Il en a perdu le sommeil. Un autre détenu a crié son innocence en racontant qu’il a été dénoncé par quelqu’un qui ne le porte pas dans son coeur alors qu’il ne faisait pas partie des «émeutiers» du 22 juillet dernier. Il se battait plutôt pour empêcher les autres de commettre des gaffes. Le portail des camerounais de Belgique. A l’appel du détenu Essomba Melingui, ses camarades de détention vont crier en chœur, «il est mort». Information non confirmée par les autres sources contactées par le journal. Les détenus ont aussi raconté que leur séjour dans les différentes unités de la police et de la gendarmerie 14 jours durant a été aussi pénible pour leurs proches. Beaucoup d’entre eux ont été totalement déconnectés du circuit des visites familiales. Ceux dont les familles étaient disposées à venir nourrir au quotidien n’ont pas pu l’être, les repas ayant été repoussés par leurs geôliers de circonstance alors qu’ils étaient affamés. C’était le cas pour M. Mamadou Mota, vice-président du MRC. Il a d’ailleurs fait au juge Ndema Elongue le 13 aout dernier, le récit de ses déboires. Il martèle qu’il fait l’objet d’in acharnement politique.
Enfin, certains détenus n’ont pour la plupart eu accès à aucun avocat au cours de la phase de l’enquête.
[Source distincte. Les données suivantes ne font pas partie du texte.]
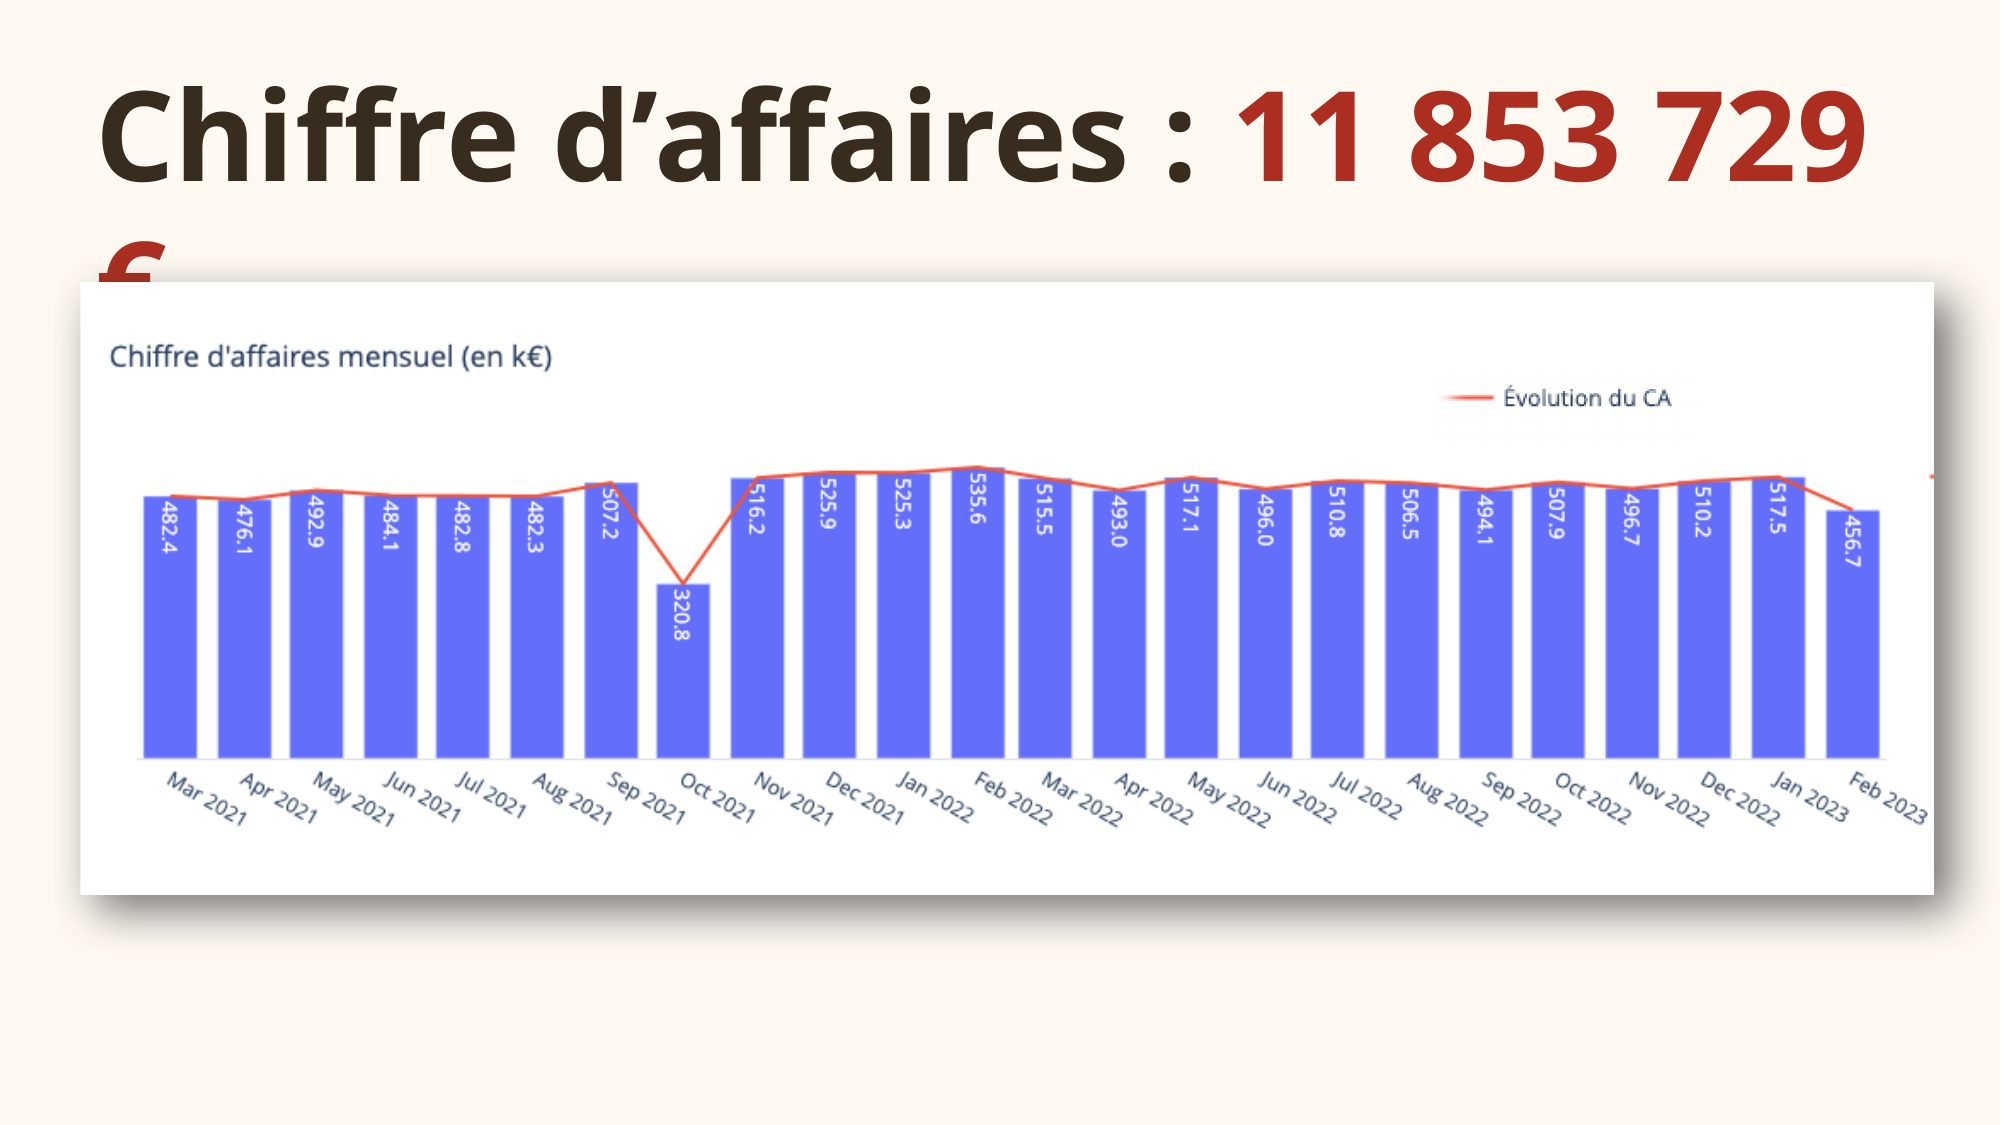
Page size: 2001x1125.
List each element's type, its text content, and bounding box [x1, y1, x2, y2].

picture [80, 282, 1934, 895]
text_box Chiffre d’affaires : 11 853 729 € [80, 49, 1920, 280]
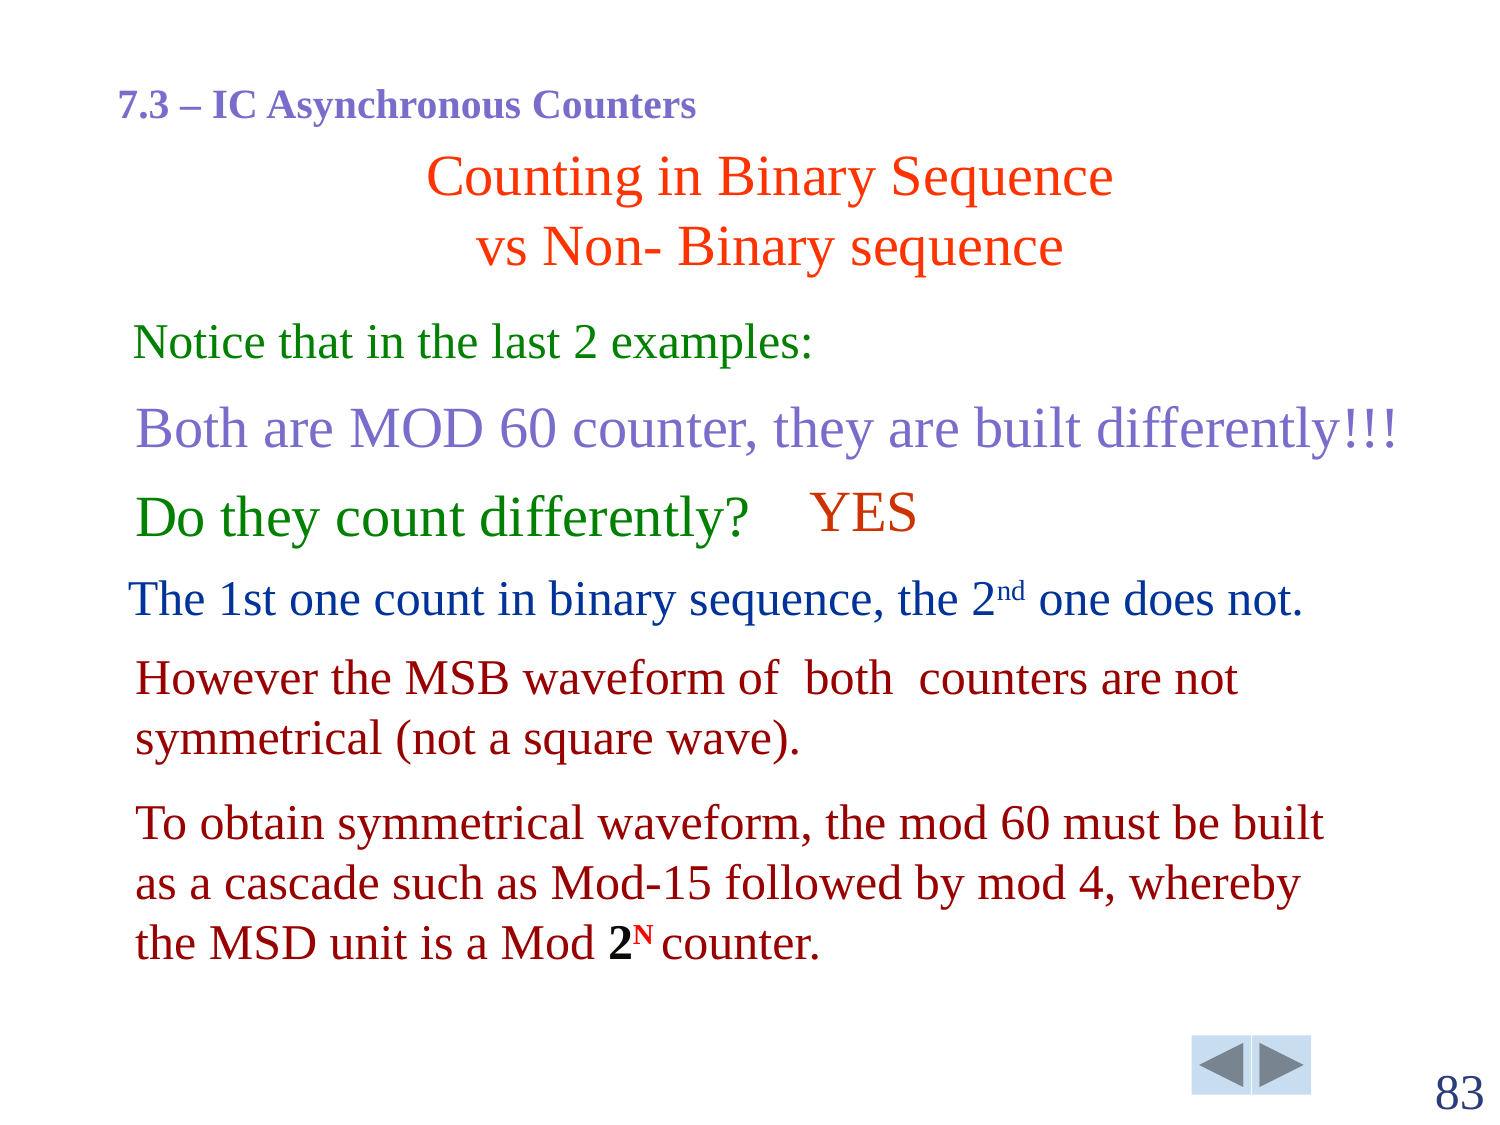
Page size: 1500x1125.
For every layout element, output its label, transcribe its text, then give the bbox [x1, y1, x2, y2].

slide_number 83 [1349, 1051, 1500, 1125]
text_box However the MSB waveform of both counters are not symmetrical (not a square wave). To obtain symmetrical waveform, the mod 60 must be built as a cascade such as Mod-15 followed by mod 4, whereby the MSD unit is a Mod 2N counter. [120, 636, 1342, 977]
text_box Both are MOD 60 counter, they are built differently!!! [121, 381, 1434, 467]
title Counting in Binary Sequence vs Non- Binary sequence [132, 117, 1409, 285]
text_box 7.3 – IC Asynchronous Counters [102, 69, 742, 134]
text_box YES [794, 466, 969, 551]
text_box The 1st one count in binary sequence, the 2nd one does not. [113, 557, 1327, 633]
text_box Notice that in the last 2 examples: [117, 301, 895, 376]
text_box Do they count differently? [120, 470, 773, 555]
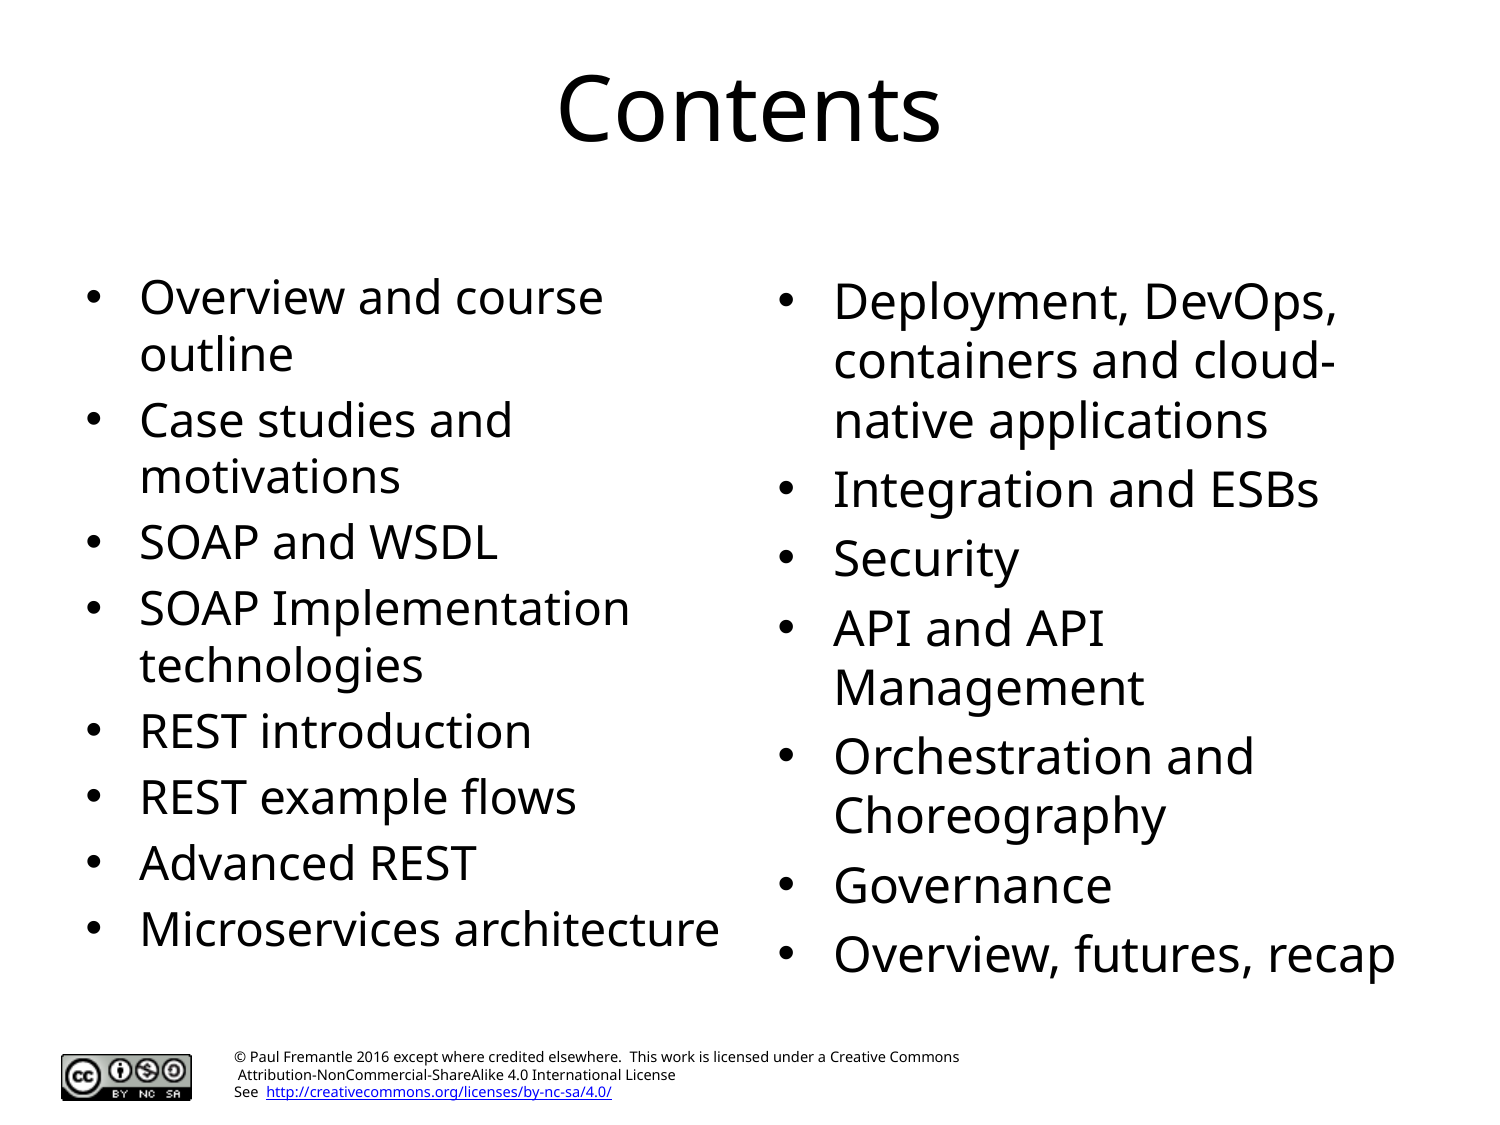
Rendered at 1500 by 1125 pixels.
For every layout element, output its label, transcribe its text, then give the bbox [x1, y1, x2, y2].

picture [61, 1054, 192, 1101]
list Deployment, DevOps, containers and cloud-native applications Integration and ESBs Security API and API Management Orchestration and Choreography Governance Overview, futures, recap [762, 262, 1425, 1005]
title Contents [75, 45, 1425, 233]
list Overview and course outline Case studies and motivations SOAP and WSDL SOAP Implementation technologies REST introduction REST example flows Advanced REST Microservices architecture [75, 262, 738, 1005]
Pour toutes ces raisons, deux collectifs d’avocats constitués pour la défense des mis en cause ont estimé qu’un report à un mois de la suite du jugement de leurs clients serait raisonnable. Pour les hommes en robe, leurs conditions physiques et psychologiques lamentables ne permettent pas qu’ils puissent faire face de manière sereine à la procédure qui vient d’être mise en mouvement à leur encontre. Il serait donc judicieux de les laisser subir divers soins avant leur prochaine comparution. D’autres avocats ont déclaré que certains des mis en cause ont le statut de réfugiés et qu’il faut du temps pour obtenir leurs différents documents à soumettre aux juges. Ce discours n’a pas prospéré. Comme un seul homme, quatre des cinq juges ont décidé de poursuivre le jugement les 19, 20 et 21 août prochains. Le juge Ngoba Joseph a été recusé par les avocats qui l’estiment partial.